It is ironical that the director who's given us several strong films based on high drama like Souten and Saajan Bin Suhagan has come up with his weakest film to date, and that too when it contains a part of his own name in the title.
Saawan Kumar's Saawan - The Love Season won't last till the onsent of saawan, the monsoons in India, even though it stars superstar Salman Khan, because it's a good concept gone sour.
For one, its screenplay has no sense of balance, it doesn't even make an apology of an attempt to follow three balanced Acts of screenplay writing, and comes up with a lopsided story that has you wondering what's the point of the film all the way till slightly before the interval.
But first things first. Saawan tells the story of a man who can see tomorrow, who can foretell the future, especially unpleasant events that will occur in the future, with day, date and time to boot, much like tune-in promo on television.
There's this highly platonic young couple Raj [Kapil Jhaveri] and Kajal [Saloni Aswani], who bump into each other in Cape Town, and Raj falls head over heels in love with Kajal, and they ultimately get engaged after their fathers intervene and in celebration of the realization that they were childhood friends themselves, the two fathers (Ranjeet and Prem Chopra respectively) decide to get their children engaged.
But on the happy day of her engagement, Kajal learns from a soothsaying stranger (Salman Khan) that her father will die that night. He even tells her when: 9 pm. And when the deadly prediction does come true, Kajal is on the edge. The unfortunate incident is a trigger for Kajal, who has every reason to believe that the soothsayer can indeed predict death and doom.
And when, soon after, the soothsayer predicts that Kajal herself is going to die two days later, on the coming Friday, she is aghast.

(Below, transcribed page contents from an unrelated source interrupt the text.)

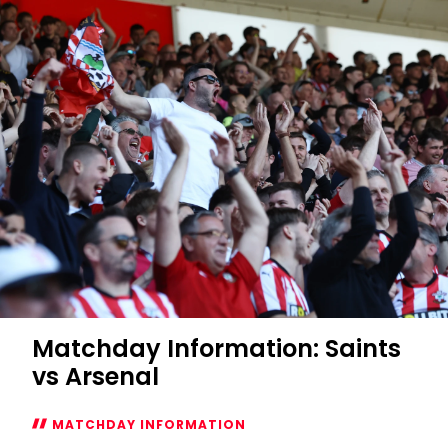
Southampton
Women
vs
Ipswich
Town
Women
Matchday Information: Saints
vs Arsenal
MATCHDAY INFORMATION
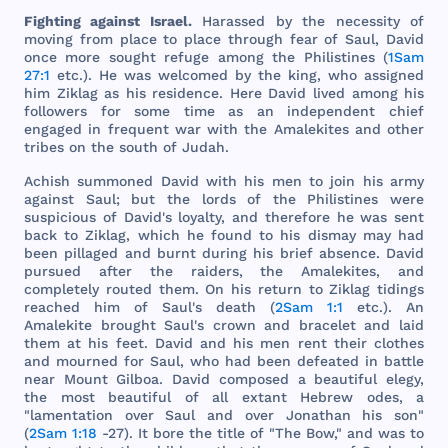
Fighting
against
Israel
.
Harassed
by
the
necessity
of
moving
from
place
to
place
through
fear
of
Saul
,
David
once
more
sought
refuge
among
the
Philistines
(
1Sam
27:1
etc
.). He
was
welcomed
by
the
king
,
who
assigned
him
Ziklag
as
his
residence
.
Here
David
lived
among
his
followers
for
some
time
as an
independent
chief
engaged
in
frequent
war
with
the
Amalekites
and
other
tribes
on
the
south
of
Judah
.
Achish
summoned
David
with
his
men
to
join
his
army
against
Saul
;
but
the
lords
of
the
Philistines
were
suspicious
of
David
's
loyalty
,
and
therefore
he
was
sent
back
to
Ziklag
,
which
he
found
to
his
dismay
may
had
been
pillaged
and
burnt
during
his
brief
absence
.
David
pursued
after
the
raiders
,
the
Amalekites
,
and
completely
routed
them
. On
his
return
to
Ziklag
tidings
reached
him
of
Saul
's
death
(
2Sam 1:1
etc
.). An
Amalekite
brought
Saul
's
crown
and
bracelet
and
laid
them
at
his
feet
.
David
and
his
men
rent
their
clothes
and
mourned
for
Saul
,
who
had
been
defeated
in
battle
near
Mount
Gilboa
.
David
composed
a
beautiful
elegy
,
the
most
beautiful
of
all
extant
Hebrew
odes
, a
"
lamentation
over
Saul
and
over
Jonathan
his
son
"
(
2Sam 1:18
-27). It
bore
the
title
of "
The
Bow
,"
and
was
to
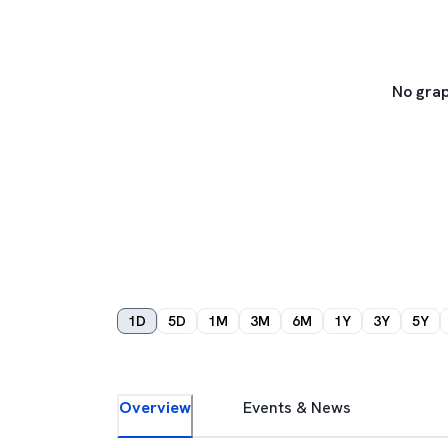
No grap
1D
5D
1M
3M
6M
1Y
3Y
5Y
Overview
Events & News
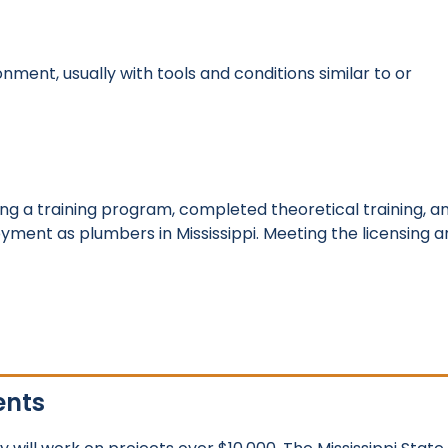
nment, usually with tools and conditions similar to or
g a training program, completed theoretical training, a
ment as plumbers in Mississippi. Meeting the licensing a
ents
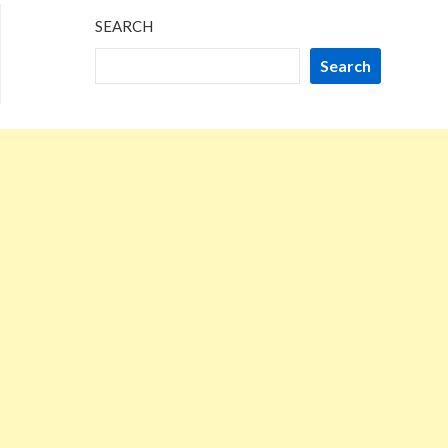
SEARCH
Search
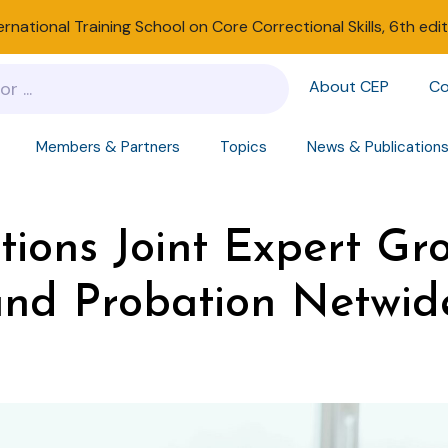
ernational Training School on Core Correctional Skills, 6th edi
About CEP
Co
Members & Partners
Topics
News & Publication
tions Joint Expert Gr
nd Probation Netwide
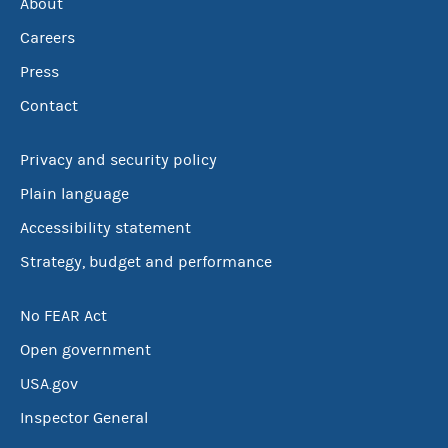
About
Careers
Press
Contact
Privacy and security policy
Plain language
Accessibility statement
Strategy, budget and performance
No FEAR Act
Open government
USA.gov
Inspector General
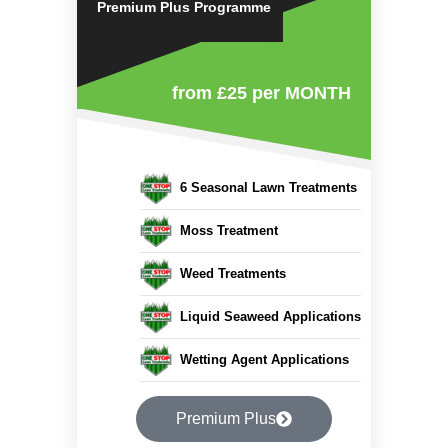
Premium Plus Programme
from £25
per MONTH
6 Seasonal Lawn Treatments
Moss Treatment
Weed Treatments
Liquid Seaweed Applications
Wetting Agent Applications
Premium Plus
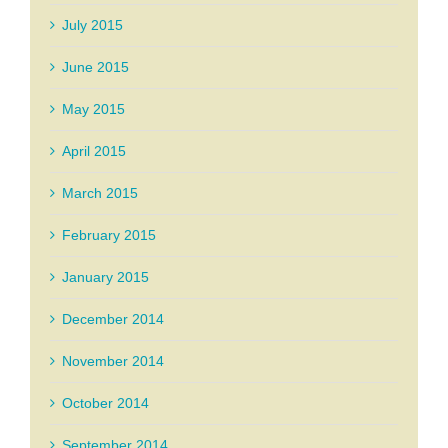
July 2015
June 2015
May 2015
April 2015
March 2015
February 2015
January 2015
December 2014
November 2014
October 2014
September 2014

But alas, the plot, already extremely late in taking off, takes yet another detour from logic, and Kajal decides that now that she has only two days, why not sing a couple of songs and generally live it up? Finally, ultimately, when there isn't much more footage left for the screenplay to keep meandering on and off the rather thin track, our soothsaying hero (Salman) gives up his own life so that death is warded off the stricken heroine, and so that the platonic love birds can live to sing many more songs! Ho hum!
So, even Salman's presence in a not too hot performance anyways plus Rajendra Rao's good cinematography cannot rescue the wafer-thin semblance of an excuse for a plot that actually stars to get focused only around the interval, the unfunny comic sequences from Johnny Lever and Bobby Darling, and the unmemorable performances by Saloni and Kapil.
Saawan - The Love Season is poor stuff indeed from Saawan Kumar. One wonders why Salman did the film in the first place. Not an extraordinary appearance at all, as the credits say, but an extraordinarily brave choice of role.